McGrath cites cases of Carrick subcontractors left unpaid

Tim Ryan, Oireachtas Correspondent

Tim Ryan, Oireachtas Correspondent

The case of four different projects in Carrick-on-Suir, all paid for by the State, but where the subcontractors were left high and dry was commented upon by Independent deputy, Mattie McGrath in the Dáil.

Speaking during a debate on a new Construction contracts Bill, which aims to protect subcontractors, he said the Ballylynch housing estate was built 30 years ago and it was in a terrible state of decay. Previous Deputies, including Deputy Hayes, and Ministers worked for years, as he did, and it was finally announced that €4 million would be allocated for the project.

“I accept there was a bond but no bond covers the contractors,” he said. “Thank God the bond covers the local authority. The company in question has left the project high and dry. It has gone bust and left a trail of destruction after it, including unpaid bills. Ordinary, decent, hard-working people who gave services and supplies cannot get paid. Thankfully, the Council has the bond which, according to the Town Manager to whom I spoke, ensures the bondholders can send in a company to certify the work carried out to date is structurally safe and appoint a new contractor to continue the work.”

However, Deputy McGrath said that was of little good to the small contractors who had provided the machinery to dig out the foundations, supplied blocks and concrete, the craftsmen and tradesmen who have laid blocks, those who supplied and put in the windows and put on the roof and the painters and plumbers.

“What happened was disgraceful,” he said. “Rip-off Ireland was never better. Some of those companies knew they would never pay the subcontractors. That is what happened. I am a subcontractor myself but, thankfully, I have not been caught for years. I did get caught on a big project in Clonmel. My wife manages the business and any time some of those companies rang looking for me to do work, she did not even tell me they called. She wanted to keep away from them because a lot of them were fly-by-nights. They had big names and everything else but they were spending the money elsewhere and they had no notion of paying the contractors.”

Healy seeks changes to new abuse compensation Bill

A proposal from the Minister for Education and Skills that school infrastructure be transferred at no cost to the State to make up a €200m shortfall by the Catholic Church for compensation for victims of child abuse was supported in the Dáil by Tipperary South Independent deputy, Seamus Healy.

He said he understood the cost to the State would be €1.36 billion overall and he supported the proposal that it be shared 50:50 by the congregations and the State.

Speaking on a new Bill which establishes the residential institutions statutory fund, he said he had heard what many of the survivors had said from other Deputies but there was a widespread belief among the survivors that the €110 million, which had been painfully recovered from the orders and the congregations concerned, should be distributed to the victims through an adjustment mechanism by the Residential Institutions Redress Board before it is dissolved.

“There is concern about the age profile of many of the survivors,” he said. “There is no doubt the age profile is the high 60s, 70s and even 80s and individuals of that age require different supports from younger people. The question of universal care has been mentioned, which I support.”

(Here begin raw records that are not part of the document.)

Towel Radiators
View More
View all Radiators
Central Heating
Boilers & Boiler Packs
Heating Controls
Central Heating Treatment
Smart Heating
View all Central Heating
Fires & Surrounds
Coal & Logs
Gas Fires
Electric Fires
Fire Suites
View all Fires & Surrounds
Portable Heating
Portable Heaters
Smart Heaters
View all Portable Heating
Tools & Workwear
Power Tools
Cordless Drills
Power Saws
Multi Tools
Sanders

There was a huge concern among the survivors about the cost of the new Residential Institutions Statutory Fund Board, the chief executive officer, the staff and legal advisers.

“They believe those costs should be borne by the Minister’s Department and not the fund,” he said. “That turned up in the previous legislation in 2005. Section 11(4) of the legislation is silent on who pays. The Minister makes the appointments and sets the conditions and the expenses referred to are paid from the Minister’s Department and not from the fund. This is currently the case with the Education Finance Board but was not for the first three years of its operation because the 2005 Act was also silent on this point.”

Hayes supports more transparency on political funding

The reduction of the maximum amount a political party can accept from any one donor to €2,500 will mean that Irish political funding laws are brought more in line with best international practice, Tipperary Fine Gael deputy, Tom Hayes, told the Dáil.

Speaking on a new Bill that increases transparency in political parties, he said it was also important that the public are aware of their ability to review the annual donation reports for both parties and individual politicians on the Standards In Public Office, SIPO, Commission website.

“It is important to have such transparency whereby people can log on to that site to see at first hand the amounts,” he said.

“The redefining of what constitutes a corporate donor will also mean severe restrictions are placed on companies and trade unions when it comes to political donations,” he said. “Any donor body that is not registered with SIPO will be prohibited from contributing any more than €200 to either a political party or an individual candidate. I note that virtually all of these moves have been welcomed by Government and opposition Deputies alike. It is good to see such a united and determined effort to prevent special interests from influencing what is, and should always remain, a purely democratic process.”

Deputy Hayes said the new Bill will mean that the future of political funding lies in smaller, more widespread donations from members of the public. If anything, this change would mean that all public representatives will need to devote even far more time to the interests of their constituents, something which many people have been doing but it makes it more important for us all to do.